Since 2006, we have successfully campaigned for significant global normative frameworks, including the Tenure Guidelines (2012), the UN Declaration on the Rights of Indigenous Peoples (UNDRIP, 2007), and the UN Declaration on the Rights of Peasants (UNDROP, 2018).

These international human rights instruments affirm that states have the duty to ensure equitable access to and control over land, fisheries, forests, and water as part of the realization of their rights to food, water, housing, work, health, and an adequate standard of living.

Yet, the implementation of policies, programs, and mechanisms that assure the rights of rural peoples and strengthen rural development remains profoundly inadequate.
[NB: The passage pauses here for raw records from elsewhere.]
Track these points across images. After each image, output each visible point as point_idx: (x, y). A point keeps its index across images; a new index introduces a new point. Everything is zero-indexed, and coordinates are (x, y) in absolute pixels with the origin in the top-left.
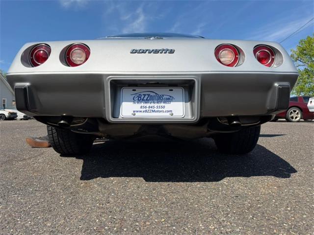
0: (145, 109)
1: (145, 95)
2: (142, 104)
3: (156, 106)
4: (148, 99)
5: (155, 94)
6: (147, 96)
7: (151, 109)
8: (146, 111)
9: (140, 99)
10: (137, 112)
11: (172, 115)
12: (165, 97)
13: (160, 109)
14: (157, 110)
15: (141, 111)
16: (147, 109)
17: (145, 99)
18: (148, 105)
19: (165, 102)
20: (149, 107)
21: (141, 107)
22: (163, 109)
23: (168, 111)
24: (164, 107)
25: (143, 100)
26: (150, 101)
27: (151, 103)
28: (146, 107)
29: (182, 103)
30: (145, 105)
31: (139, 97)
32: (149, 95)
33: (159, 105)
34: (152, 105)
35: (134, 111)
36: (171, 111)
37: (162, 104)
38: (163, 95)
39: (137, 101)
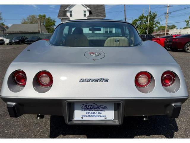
0: (89, 115)
1: (89, 105)
2: (87, 112)
3: (96, 113)
4: (91, 108)
5: (95, 105)
6: (90, 106)
7: (93, 114)
8: (90, 116)
9: (86, 108)
10: (84, 116)
11: (106, 118)
12: (102, 107)
13: (99, 115)
14: (96, 115)
15: (86, 116)
16: (91, 114)
17: (89, 108)
18: (91, 112)
19: (101, 110)
20: (92, 113)
21: (87, 113)
22: (100, 115)
23: (103, 116)
24: (101, 113)
25: (88, 108)
26: (92, 110)
27: (93, 111)
28: (90, 113)
29: (112, 111)
30: (89, 112)
31: (85, 107)
32: (91, 105)
33: (98, 112)
34: (93, 112)
35: (82, 116)
36: (105, 116)
37: (100, 112)
38: (100, 106)
39: (84, 109)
States, UN institutions, and peoples’ organizations must collectively assess what has and has not been done. Renew political will to apply these existing instruments and confront the systemic barriers that block their realization. Translate the obligations and commitments of states, as well as human rights principles, into redistributive public policies that place territories under the control of those who feed, protect, and care for the world.

At the center of our movements’ demands is a holistic understanding of territories.
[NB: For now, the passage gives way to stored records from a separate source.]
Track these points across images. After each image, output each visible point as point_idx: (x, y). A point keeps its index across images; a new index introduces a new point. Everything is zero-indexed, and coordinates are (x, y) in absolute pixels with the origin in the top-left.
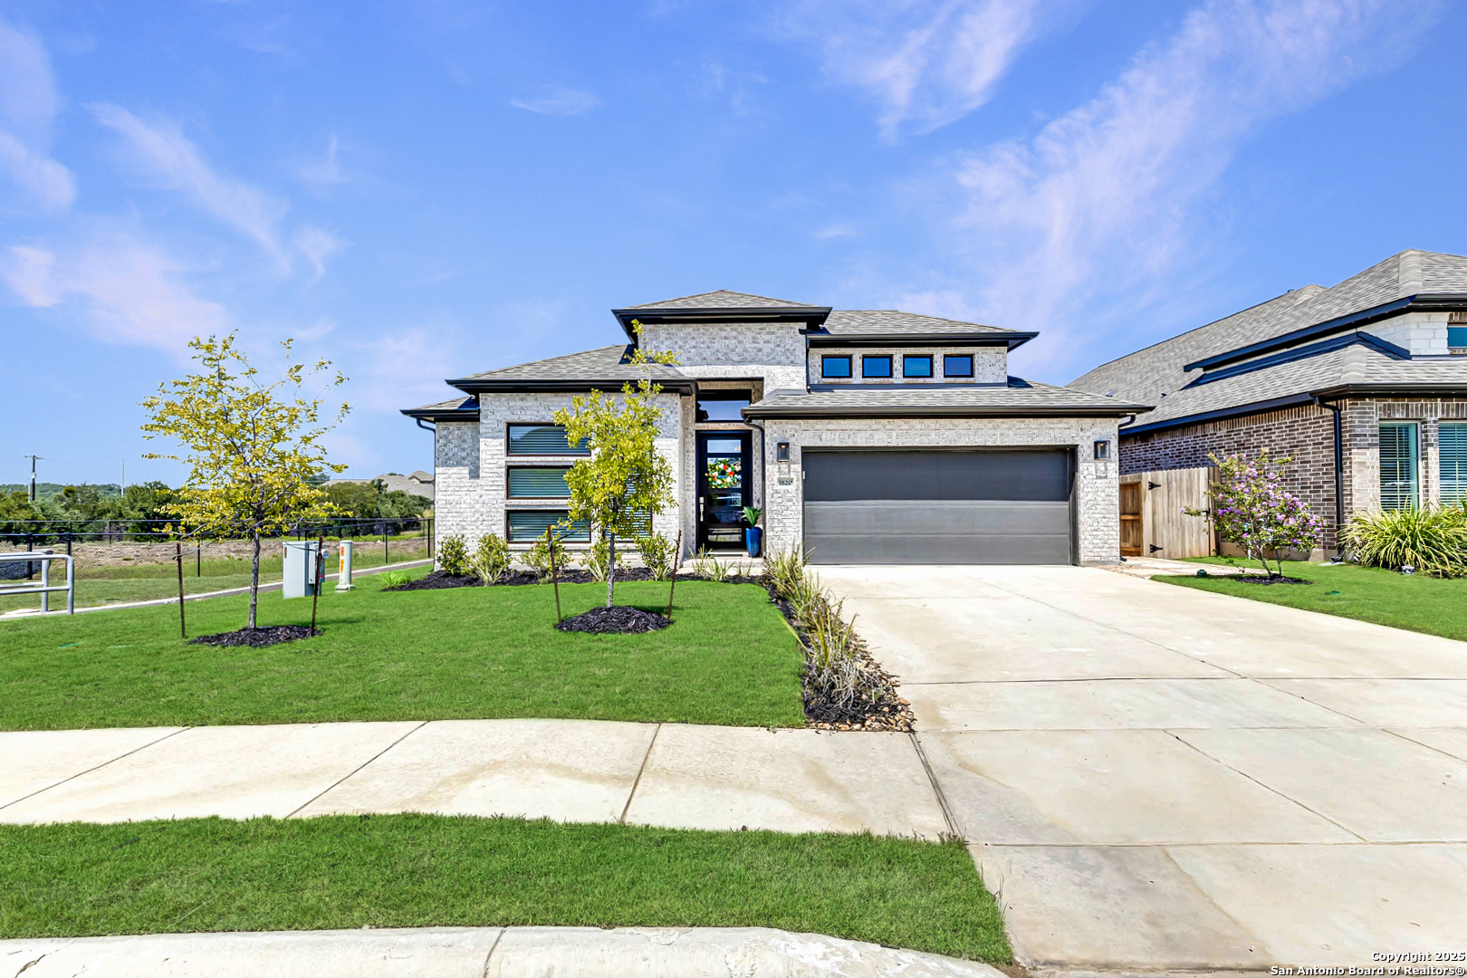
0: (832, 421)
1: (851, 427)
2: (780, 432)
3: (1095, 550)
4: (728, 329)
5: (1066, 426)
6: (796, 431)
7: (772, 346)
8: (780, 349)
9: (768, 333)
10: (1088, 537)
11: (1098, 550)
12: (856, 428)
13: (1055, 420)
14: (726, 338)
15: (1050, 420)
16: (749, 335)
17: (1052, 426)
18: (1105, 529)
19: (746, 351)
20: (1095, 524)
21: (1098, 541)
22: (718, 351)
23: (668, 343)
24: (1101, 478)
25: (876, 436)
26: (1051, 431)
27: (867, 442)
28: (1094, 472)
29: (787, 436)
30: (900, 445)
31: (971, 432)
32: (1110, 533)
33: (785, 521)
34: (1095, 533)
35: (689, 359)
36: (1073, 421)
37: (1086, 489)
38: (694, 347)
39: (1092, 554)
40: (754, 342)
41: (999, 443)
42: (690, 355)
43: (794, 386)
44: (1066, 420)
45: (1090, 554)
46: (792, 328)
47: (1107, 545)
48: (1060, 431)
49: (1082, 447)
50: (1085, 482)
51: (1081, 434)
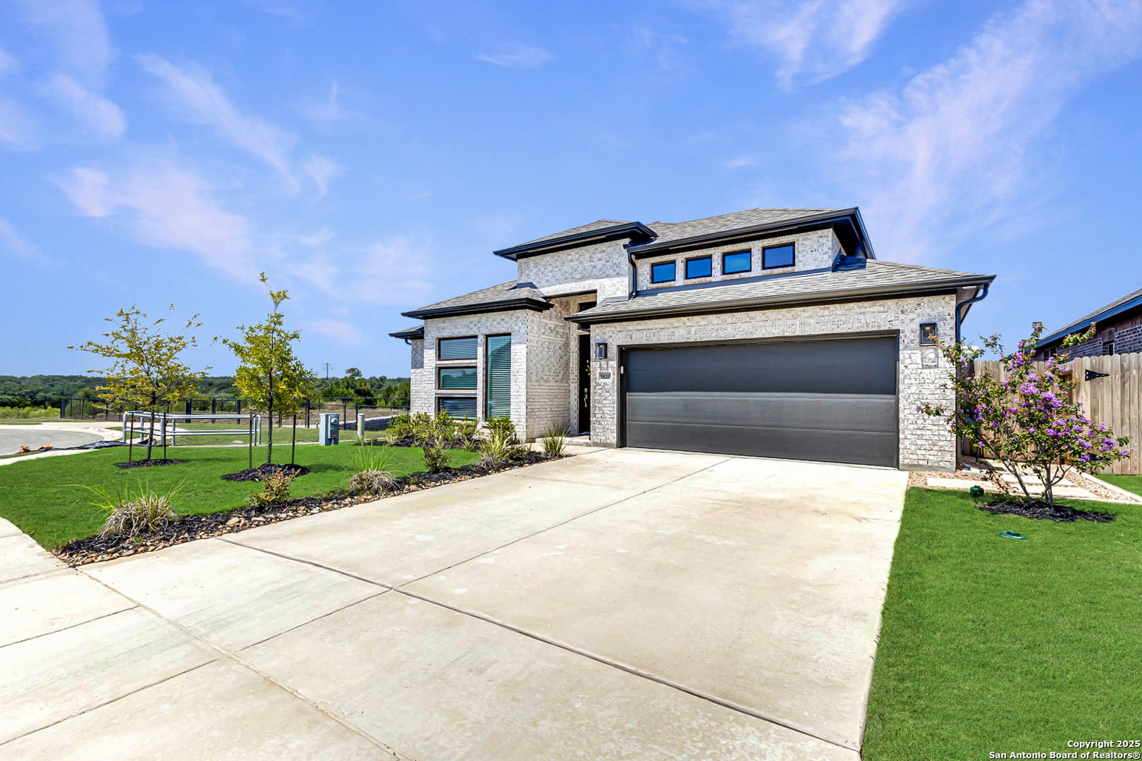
0: (640, 322)
1: (656, 326)
2: (601, 334)
3: (918, 452)
4: (573, 253)
5: (882, 309)
6: (613, 333)
7: (603, 262)
8: (609, 264)
9: (601, 252)
10: (909, 437)
11: (924, 452)
12: (660, 326)
13: (866, 304)
14: (571, 261)
15: (860, 304)
16: (587, 255)
17: (863, 310)
18: (933, 428)
19: (585, 269)
20: (919, 422)
21: (924, 442)
22: (566, 272)
23: (535, 271)
24: (929, 367)
25: (677, 334)
26: (861, 316)
27: (669, 339)
28: (919, 361)
29: (606, 338)
30: (698, 340)
31: (768, 324)
32: (942, 433)
33: (604, 409)
34: (918, 432)
35: (547, 281)
36: (891, 303)
37: (906, 381)
38: (551, 272)
39: (915, 457)
40: (590, 261)
41: (798, 333)
42: (548, 278)
43: (619, 294)
44: (881, 302)
45: (911, 456)
46: (618, 245)
47: (936, 448)
48: (873, 315)
49: (903, 332)
50: (907, 372)
51: (902, 317)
Unlike the narrow, technocratic view of land as a “factor of production,” the IPC views territories as living spaces that embody the spiritual, cultural, and material basis of a people’s sovereignty. To defend territory is to defend the cycles of care and renewal that sustain the planet.

Our collective vision for an “Integral and Feminist Agrarian Reform” is rooted in the 4Rs framework:

  • Recognition: Respecting and protecting collective and customary tenure systems, particularly for Indigenous Peoples and marginalized communities.
  • Redistribution: Ensuring the equitable transfer of land, power, and wealth to landless peasants, women, and youth, while placing caps on corporate land ownership.
  • Restitution and Reparation: Restoring control to those dispossessed by colonization, conflict, and forced evictions, including the settlement of historical debts to Indigenous nations.
  • Regulation: Implementing strict public interest regulations to limit the influence of market forces and financial speculation on natural resources.
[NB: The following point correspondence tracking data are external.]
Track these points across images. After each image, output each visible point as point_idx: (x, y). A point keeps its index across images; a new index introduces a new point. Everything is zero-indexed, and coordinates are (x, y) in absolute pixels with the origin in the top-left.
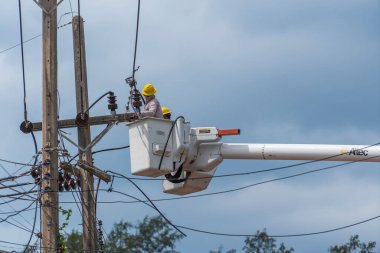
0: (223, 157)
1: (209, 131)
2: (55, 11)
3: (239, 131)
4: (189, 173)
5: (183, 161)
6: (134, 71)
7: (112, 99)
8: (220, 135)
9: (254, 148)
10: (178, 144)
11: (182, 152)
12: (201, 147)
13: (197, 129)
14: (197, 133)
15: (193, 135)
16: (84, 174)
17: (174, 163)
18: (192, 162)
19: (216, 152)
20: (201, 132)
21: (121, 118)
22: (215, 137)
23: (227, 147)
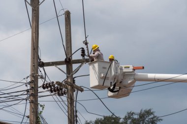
0: (135, 80)
1: (129, 67)
2: (38, 8)
3: (143, 68)
4: (120, 88)
5: (115, 81)
6: (86, 38)
7: (83, 51)
8: (134, 70)
9: (151, 76)
10: (113, 73)
11: (115, 77)
12: (125, 75)
13: (123, 66)
14: (123, 68)
15: (121, 69)
16: (69, 87)
17: (111, 83)
18: (121, 82)
19: (132, 77)
20: (125, 67)
21: (87, 61)
22: (132, 70)
23: (137, 75)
In this regard, our core demands and proposals toward ICARRD+20 are the following:

  • Acknowledge Root Causes: States must conduct an honest assessment of the structural drivers of the current crisis, including the failures of market-based reforms and the impact of militarization and occupation.
  • Commit to Structural Transformation: Reject the commodification of nature and move toward public policies that shift power from corporations to people – with special attention towards women, youth and gender-diverse and sexually-diverse peoples.
  • National Policy Implementation: Develop comprehensive, gender-sensitive agrarian reform plans that prioritize the rights of women, youth, and landless workers – especially from historically oppressed castes and groups.
  • Corporate Accountability and Financial Justice: End corporate resource grabs and “definancialize” land and water, removing them from the logic of speculative markets.
  • Strong Monitoring Mechanisms: Strengthen the role of the CFS in monitoring the implementation of the Tenure Guidelines and the outcomes and commitments of ICARRD+20. Outcomes of ICARRD+20 should be reported to all relevant UN institutions, including the UN Human Rights System, the Rio Conventions (CBD, UNFCCC and UNCCD), UNCTAD, IFAD, UNDP etc. Establish international, national and regional observatories to monitor progress and reform the FAO’s Global Land Observatory into a participatory platform for community-led data.

Our position paper captures these demands in its full nuance and detail. (English, Spanish, French)


The struggle for agrarian reform today is inseparable from the struggle against ecological collapse and imperialist expansion. In Cartagena, the world’s social movements are standing firm:

Peoples’ control over land, water, and territories, NOW! Popular Agrarian Reform, Now!